# PCA Analysis

We have hourly count data, over a lot of years and locations.

**Can we simplify this data?**

Do we really need 24 numbers to describe a days worth of data in a single location? Because we have such regularity in the data (daily, weekly cycle), I suspect that we don't. PCA would be a good place to start investigating this.

**Visualisation**

By visualising the transformed space, what insights can we get into urban geography.


**Denoising**

I think building forecasters based on the hourly data will be an intense process. If we could reduce a days/weeks worth of data down to a few numbers this could help with that.

**Clustering?**

PCA can be used as step in a clustering pipeline. This is typically used for denoising purposes (often seen in analysis of MNIST or Hand Written Digit data sets). So it might feed in there.

In [1]:
import datetime
import itertools

import numpy as np
import matplotlib.pyplot as plt
import plotly.graph_objects as go

from sklearn.preprocessing import StandardScaler
from sklearn.decomposition import PCA
from sklearn.pipeline import Pipeline
from sklearn.base import clone

from IPython.core.display import Javascript
from IPython.display import HTML

from PedestrianDataImporter import getHourlyCounts
from Imputation import imputeMissing

In [2]:
# Also disable the scroll. I just don't like it
def disable_scroll():
    display(Javascript("""
        IPython.OutputArea.prototype._should_scroll = function(lines) {
            return false;
        }
    """))

disable_scroll()

## Data importing and some manipulations

Lets first import the Melbourne data and cut out a time window in 2018 and 2019 to deal with

In [3]:
df_counts,df_locations = getHourlyCounts['Melbourne']()
df_counts = imputeMissing(df_counts)

start_date = datetime.datetime(2018,1,1)
end_date   = datetime.datetime(2020,1,1)
cut = (df_counts['DateTime'] >  start_date) & (df_counts['DateTime'] < end_date ) 
df_cut = df_counts.loc[cut]
df1 = df_cut[['DateTime','LocationName','HourlyCount']]
df1 = df1.dropna(axis='columns',how='any')

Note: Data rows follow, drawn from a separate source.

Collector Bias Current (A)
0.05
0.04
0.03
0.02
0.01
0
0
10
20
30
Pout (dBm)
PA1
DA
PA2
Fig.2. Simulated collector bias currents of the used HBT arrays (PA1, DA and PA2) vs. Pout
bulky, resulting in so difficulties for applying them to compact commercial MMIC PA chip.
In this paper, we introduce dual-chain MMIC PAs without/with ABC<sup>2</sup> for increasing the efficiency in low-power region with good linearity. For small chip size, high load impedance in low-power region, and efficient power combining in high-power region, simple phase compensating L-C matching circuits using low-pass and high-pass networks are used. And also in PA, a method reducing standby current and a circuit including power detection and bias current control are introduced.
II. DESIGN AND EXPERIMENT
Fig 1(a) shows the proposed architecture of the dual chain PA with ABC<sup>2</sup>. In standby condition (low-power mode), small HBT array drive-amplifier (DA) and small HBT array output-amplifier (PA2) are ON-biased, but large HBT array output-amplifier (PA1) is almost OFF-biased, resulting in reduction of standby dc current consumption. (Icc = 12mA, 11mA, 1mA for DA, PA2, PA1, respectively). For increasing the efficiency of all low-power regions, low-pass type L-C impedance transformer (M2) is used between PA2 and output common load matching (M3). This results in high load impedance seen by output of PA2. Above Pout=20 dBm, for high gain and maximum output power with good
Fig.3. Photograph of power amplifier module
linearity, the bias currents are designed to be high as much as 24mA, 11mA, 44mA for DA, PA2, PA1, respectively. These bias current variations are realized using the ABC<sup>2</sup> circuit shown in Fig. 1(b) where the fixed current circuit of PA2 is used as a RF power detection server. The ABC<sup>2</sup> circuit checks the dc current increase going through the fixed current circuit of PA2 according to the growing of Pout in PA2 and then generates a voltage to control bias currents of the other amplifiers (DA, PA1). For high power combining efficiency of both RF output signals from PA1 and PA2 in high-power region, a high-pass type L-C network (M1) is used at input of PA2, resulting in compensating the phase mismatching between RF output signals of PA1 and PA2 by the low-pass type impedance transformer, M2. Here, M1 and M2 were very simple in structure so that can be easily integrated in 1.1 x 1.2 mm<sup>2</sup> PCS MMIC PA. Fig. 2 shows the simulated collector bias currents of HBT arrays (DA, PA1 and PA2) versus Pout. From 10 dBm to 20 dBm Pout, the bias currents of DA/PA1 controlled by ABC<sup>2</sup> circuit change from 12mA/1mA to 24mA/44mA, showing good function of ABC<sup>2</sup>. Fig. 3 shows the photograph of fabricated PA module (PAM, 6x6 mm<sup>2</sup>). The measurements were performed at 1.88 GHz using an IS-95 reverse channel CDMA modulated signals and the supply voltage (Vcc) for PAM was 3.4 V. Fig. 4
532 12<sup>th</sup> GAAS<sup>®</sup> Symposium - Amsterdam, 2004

We want vectors that represent a days worth of counts or a weeks worth of counts.
While we at it lets also take just weekdays and weekends, we have seen that these have different behaviours

In [4]:
df1['Day']  = df1['DateTime'].dt.dayofweek  # 0: Monday, 1: Tuesday, ..., 6: Sunday
df1['Hour'] = df1['DateTime'].dt.hour
df1['Week'] = df1['DateTime'].dt.isocalendar().week
df1['Year'] = df1['DateTime'].dt.year
df1['Date'] = df1['DateTime'].dt.date

df1['Day_Hour'] = df1['Day'] * 24 + df1['Hour']
df1['Year_Week'] = df1['Year'].astype(str) + "_" + df1['Week'].astype(str).str.zfill(2)  # zfill ensures week 1 is "01", week 2 is "02", etc.

weekdays = df1['Day'] < 5
weekends = df1['Day'] >= 5

df_days = df1.pivot_table(index=['LocationName', 'Date'],
    columns='Hour', values='HourlyCount', aggfunc='sum').reset_index()

df_weekdays = df1.loc[weekdays].pivot_table(index=['LocationName', 'Date'],
    columns='Hour', values='HourlyCount', aggfunc='sum').reset_index()

df_weekends = df1.loc[weekends].pivot_table(index=['LocationName', 'Date'],
    columns='Hour', values='HourlyCount', aggfunc='sum').reset_index()

df_weeks = df1.pivot_table(index=['LocationName', 'Year_Week'], 
    columns='Day_Hour', values='HourlyCount', aggfunc='sum').reset_index()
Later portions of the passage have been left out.